Rasenthema: Oktober 2010
Autor: © Dr. Klaus Müller-Beck, Vorsitzender Deutsche Rasengesellschaft e.V.
Rasen-Kunst statt Kunstrasen beim Rasen-Symposium
Pünktlich zum Herbst kam die Rasen-Kunst auch in die Schweiz. Anfang Oktober konnten sich Rasenfachleute aus der Schweiz anlässlich des 1. OH-Rasen-Symposiums nicht nur fachlich zum Thema Rasenforschung oder Biodiversität fortbilden - sie hatten auch die exklusive Chance, den Rasen als Kunstobjekt zu erleben und selbst beim Schnitzen eines Grashalms Hand anzulegen. Der Künstler des Grashalminstitutes, Thomas May, hatte zusammen mit jungen Künstlerkollegen ein neues „Rasen-Tonobjekt“ auf den Versuchsflächen installiert.
(Fotos: Klaus G. Müller-Beck)
Das Grashalm Institut untersucht und dokumentiert die unterschiedlichen Umgangs- und Gestaltungsformen von Grashalmen.
Als Kunstprojekt verbindet es den wissenschaftlichen und den kulturellen Umgang mit der Pflanze Gras. Gleichzeitig werden Feldversuche und Workshops initiiert und begleitet, die sich mit Phänomenen rund ums Gras befassen. Unter anderem betreute das Institut auch das Grashalmprojekt auf der Bundesgartenschau in Schwerin, welches weltweit und seit Jahren Menschen nach gleichen Materialvorgaben Grashalme schnitzen lässt, diese katalogisiert und in Installationen auf Rollrasen ausstellt.

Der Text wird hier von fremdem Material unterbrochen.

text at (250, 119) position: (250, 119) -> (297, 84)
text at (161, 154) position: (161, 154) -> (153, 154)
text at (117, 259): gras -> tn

www.lifepr.de/pressemeldungen/bundesgartenschau-schwerin-2009-gmbh/boxid/121416
Seit dem Jahre 2001 lässt Thomas May bei seinem Grashalmprojekt an verschiedenen Orten in der Welt interessierte Personen aus den verschiedensten sozialen Schichten Grashalme aus Balsaholz schnitzen.
Schnitztouren des Grashalmprojektes waren bis jetzt in Deutschland, Finnland, Schweden, Tschechien, Mazedonien, Italien, Polen, Süd China, Österreich, Ukraine, Japan und jetzt auch in der Schweiz. Nach dem Schnitzen erhält jeder Grashalm eine Nummer, der dann der Vorname, der erste Buchstabe des Nachnamens und die Berufsbezeichnung des Schnitzers zugeordnet und aufgelistet werden. Die geschnitzten Grashalme werden von May »maygrün« eingefärbt und in Rollrasen im Rasterabstand von 10 x 10 cm in chronologischer Reihenfolge angeordnet, so entwickelt sich eine offene Skulptur.
Gespannt lauschten die Teilnehmer des 1.OH-Rasensymposiums in Rafz den Ausführungen von Thomas May, dem Leiter des „Grashalminstitutes.
In einem Rasen-Modelaufbau waren Sensoren in unterschiedlicher Tiefe eingesetzt, sodass die Rasenberührungen verschiedenartige Töne hinterließen, die dann in einem computergesteuerten Mischpult von den Künstlern verarbeitet wurden
Während einige Symposiums-Besucher das Grashalmprojekt mit eigenen geschnitzten Kreationen ergänzten, lauschten andere den sphärischen Klängen der Rasen-Berührungen, wobei sie selbst mit der Hand über die Rasenspitzen strichen.
Der rotierende Tonteller mit dem gemähten Fertigrasen lieferte die Impulse für die „Ton-Künstler“.
Die Umsetzung der Klang-Kompositionen erfolgte unmittelbar auf der Rasenfläche. Jetzt lieferte der Rasen nicht nur Narbendichte, frischen Geruch und ästhetische Anmutung sondern auch eine spezielle „Klang-Farbe“
Alle Besucher der Veranstaltung waren sich einig, hier wurde eine neue Sichtweise auf die Kultur „Rasen“ vermittelt. Den Rasen mit den Füßen zu treten oder als Unterlage für die Liegewiese zu nutzen ist allen bekannt gewesen, aber durch die Berührung Töne und Klänge zu erzeugen war in diesem erstmaligen „Rasen-Tonobjekt“ eine neue und bereichernde Erfahrung.
Das Grashalminstitut sorgte somit für eine neue Dimension bei der Wahrnehmung des Rasens.
Die Besucher des 1.OH-Rasen-Symposiums konnten nicht nur das Gras wachsen hören; denn durch eine aufwendige Tonerfassung und Tonmischung entstanden sogar außergewöhnliche Rasen-Klang-Kompositionen, eine Premiere des Grashalminstituts.